━━━━━ Extracted text

Dependency Graph with Complex Types¶
The dependency graph construction from Preconditions and Postconditions extends to track component-level dependencies:
- An edge \((I_j \to I_i)\) exists if \(P_i\) references any component of \(S_j\)
- For vector \(S_j\): references to \(S_j[k]\) for any \(k\) create a dependency
- For matrix \(S_j\): references to \(S_j[k][\ell]\) for any \(k, \ell\) create a dependency
This ensures that cycle detection and coverage analysis remain sound for complex types.
Dependency Graph with Vectors
Budget Planning Survey:
- \(I_1\): "Allocate total budget across 5 departments" (vector)
- \(I_2\): "R&D sub-allocation" with precondition depending on \(S_1[1]\) (R&D budget component)
- \(I_3\): "Marketing sub-allocation" with precondition depending on \(S_1[2]\) (Marketing budget component)
Dependency graph:
- \((I_1 \to I_2)\) — \(I_2\) depends on \(S_1[1]\)
- \((I_1 \to I_3)\) — \(I_3\) depends on \(S_1[2]\)
Both \(I_2\) and \(I_3\) depend on \(I_1\), but can be evaluated in parallel after \(I_1\) is completed (no dependency between \(I_2\) and \(I_3\)).
Practical Examples¶
Example 1: Employee Satisfaction Survey¶
A survey measuring employee satisfaction across multiple dimensions with conditional follow-up questions.
Survey Structure:
Item \(I_1\): "Rate 5 aspects of job satisfaction on a 1-10 scale"

━━━━━━━━━━

**Using the information**
1. Answer these questions from the dependency graph excerpt, one line each:
(a) What two analyses does the excerpt say remain sound for complex types?
(b) How many departments does the Budget Planning Survey split the total budget across?
(c) What rating scale does the first item of the Employee Satisfaction Survey use?
2. Copy the part of the dependency graph excerpt starting at "Dependency Graph with Vectors" and ending at "(R&D budget component)".

━━━━━ Raw data

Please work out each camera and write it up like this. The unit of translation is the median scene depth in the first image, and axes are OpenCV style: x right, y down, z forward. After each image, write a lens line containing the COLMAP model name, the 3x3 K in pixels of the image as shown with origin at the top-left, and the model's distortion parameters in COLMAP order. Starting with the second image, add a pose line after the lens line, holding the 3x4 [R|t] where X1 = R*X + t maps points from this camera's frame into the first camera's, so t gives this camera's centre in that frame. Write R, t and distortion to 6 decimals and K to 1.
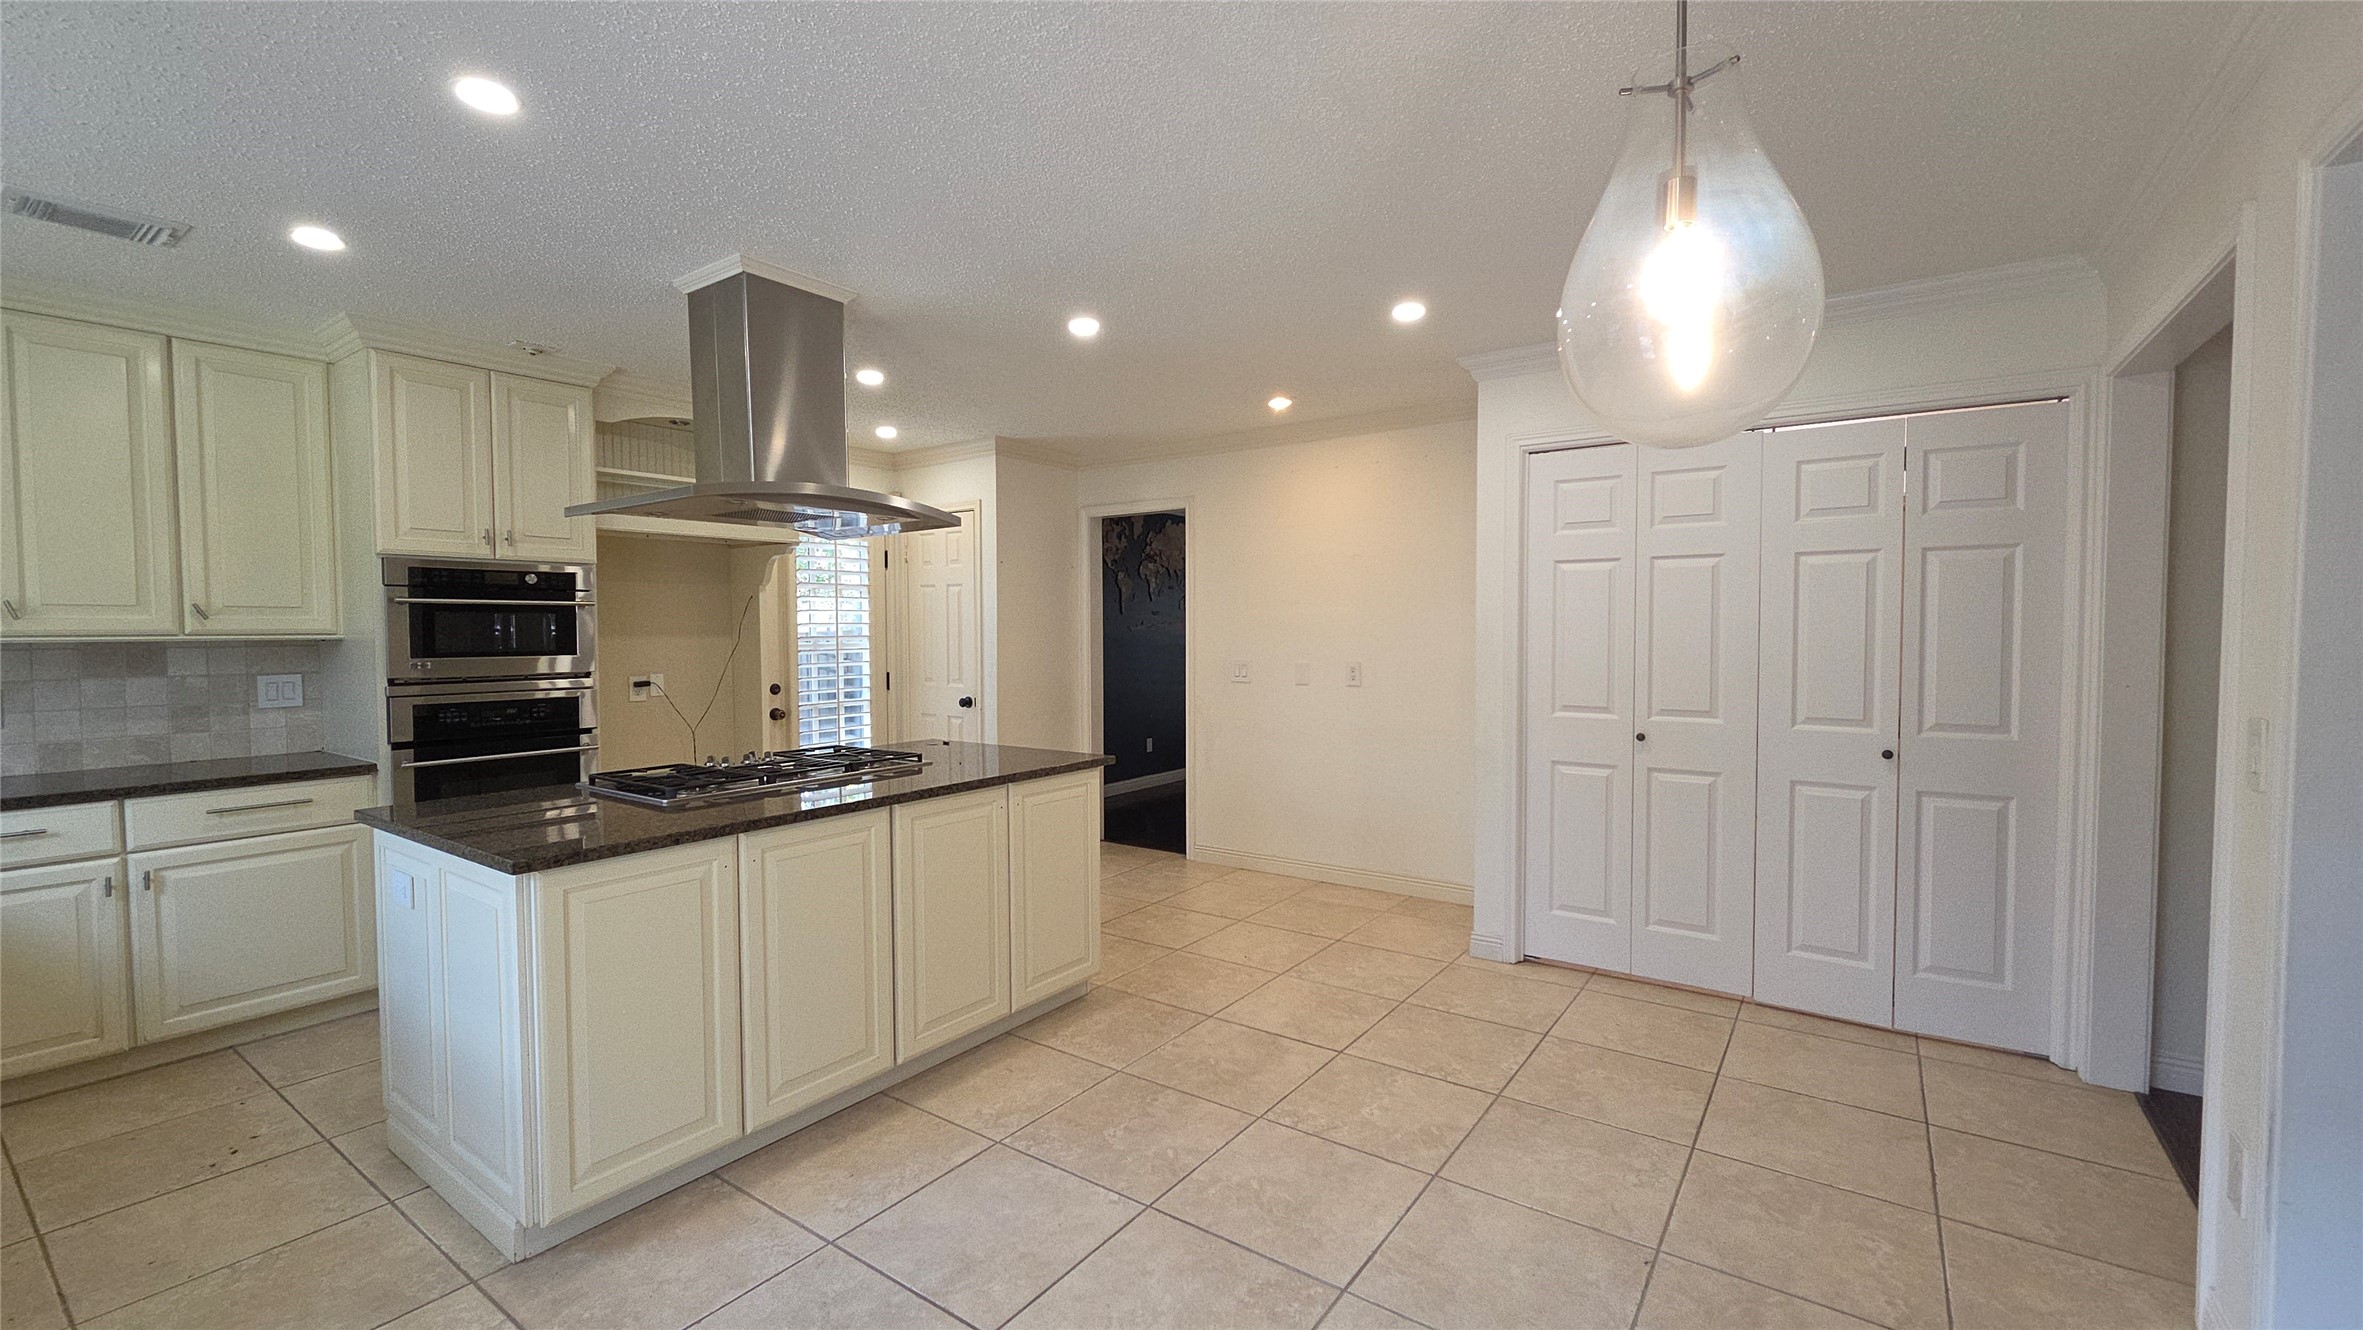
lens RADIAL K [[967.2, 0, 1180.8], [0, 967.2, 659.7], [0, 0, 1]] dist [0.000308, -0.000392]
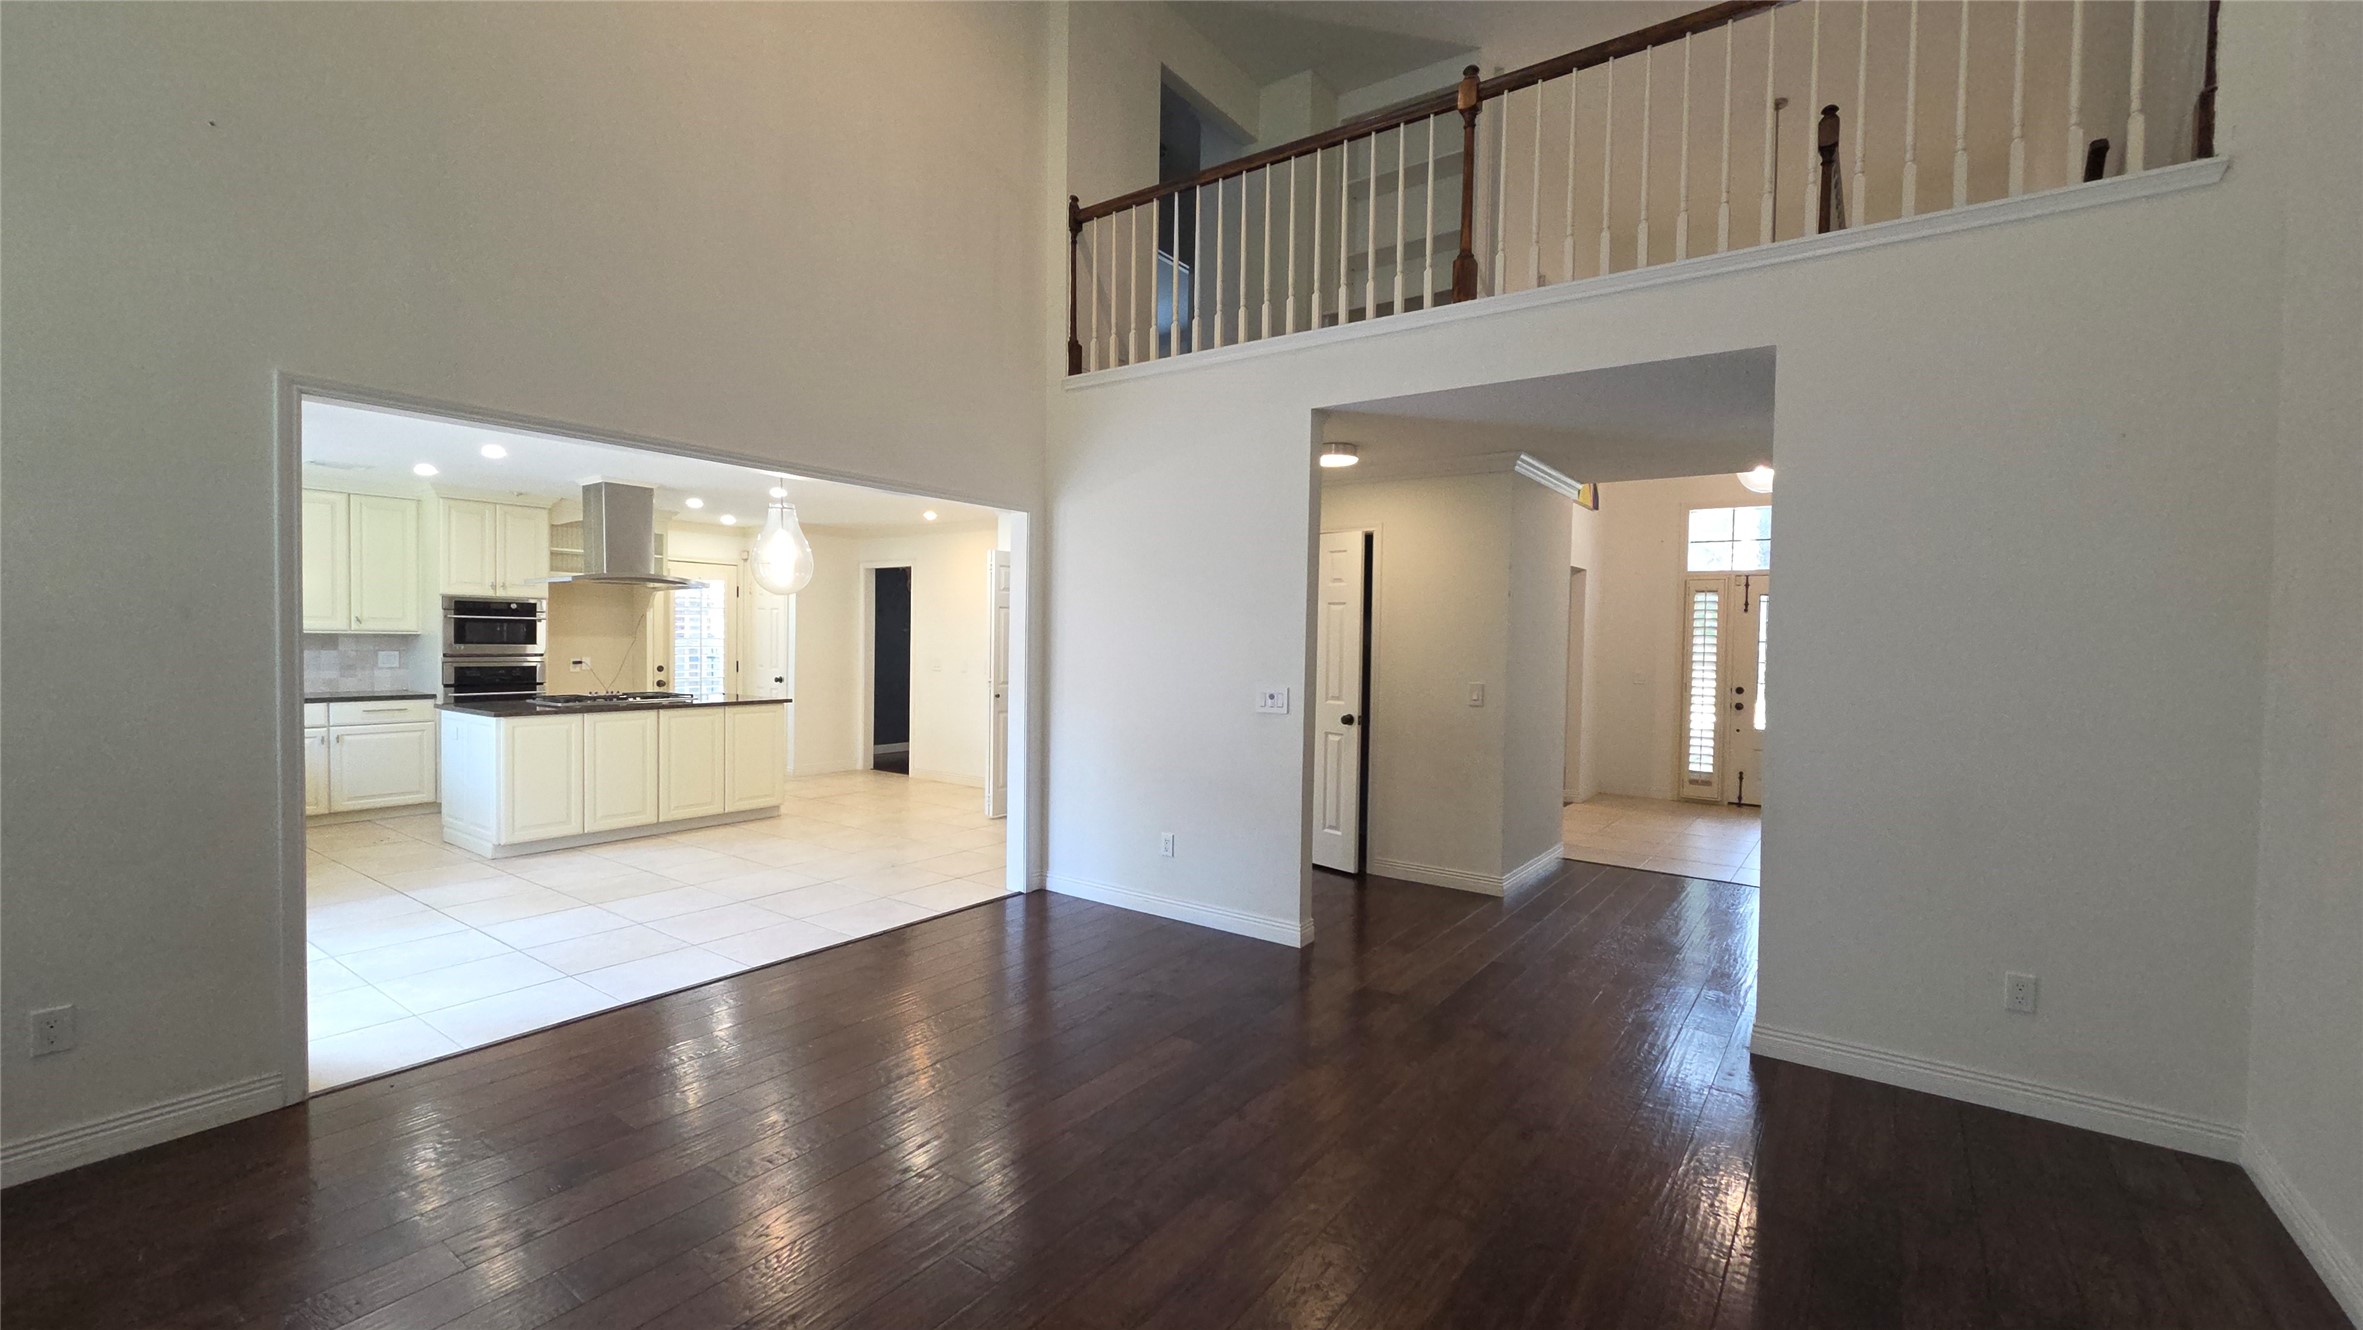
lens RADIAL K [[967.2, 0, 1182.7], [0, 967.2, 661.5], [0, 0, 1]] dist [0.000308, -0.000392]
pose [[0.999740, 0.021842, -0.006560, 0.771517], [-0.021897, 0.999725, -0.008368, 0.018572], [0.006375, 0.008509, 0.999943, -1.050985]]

━━━━━━━━━━
━━━━━ Raw data

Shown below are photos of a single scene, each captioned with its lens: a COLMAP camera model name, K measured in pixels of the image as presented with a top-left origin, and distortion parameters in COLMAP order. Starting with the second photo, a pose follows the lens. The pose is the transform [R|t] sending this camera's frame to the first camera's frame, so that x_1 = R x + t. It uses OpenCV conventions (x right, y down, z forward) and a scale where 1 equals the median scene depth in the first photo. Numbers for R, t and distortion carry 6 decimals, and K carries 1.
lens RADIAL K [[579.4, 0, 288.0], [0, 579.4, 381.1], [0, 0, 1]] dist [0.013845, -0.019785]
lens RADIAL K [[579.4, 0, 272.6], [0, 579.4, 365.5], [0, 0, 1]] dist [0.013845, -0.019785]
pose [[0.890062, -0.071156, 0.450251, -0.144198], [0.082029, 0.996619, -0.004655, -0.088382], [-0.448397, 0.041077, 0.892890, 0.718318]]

━━━━━━━━━━

**Your written answers**
1.
(a) Cycle detection and coverage analysis.
(b) 5 departments.
(c) A 1-10 scale.

2.
Dependency Graph with Vectors
Budget Planning Survey:
- \(I_1\): "Allocate total budget across 5 departments" (vector)
- \(I_2\): "R&D sub-allocation" with precondition depending on \(S_1[1]\) (R&D budget component)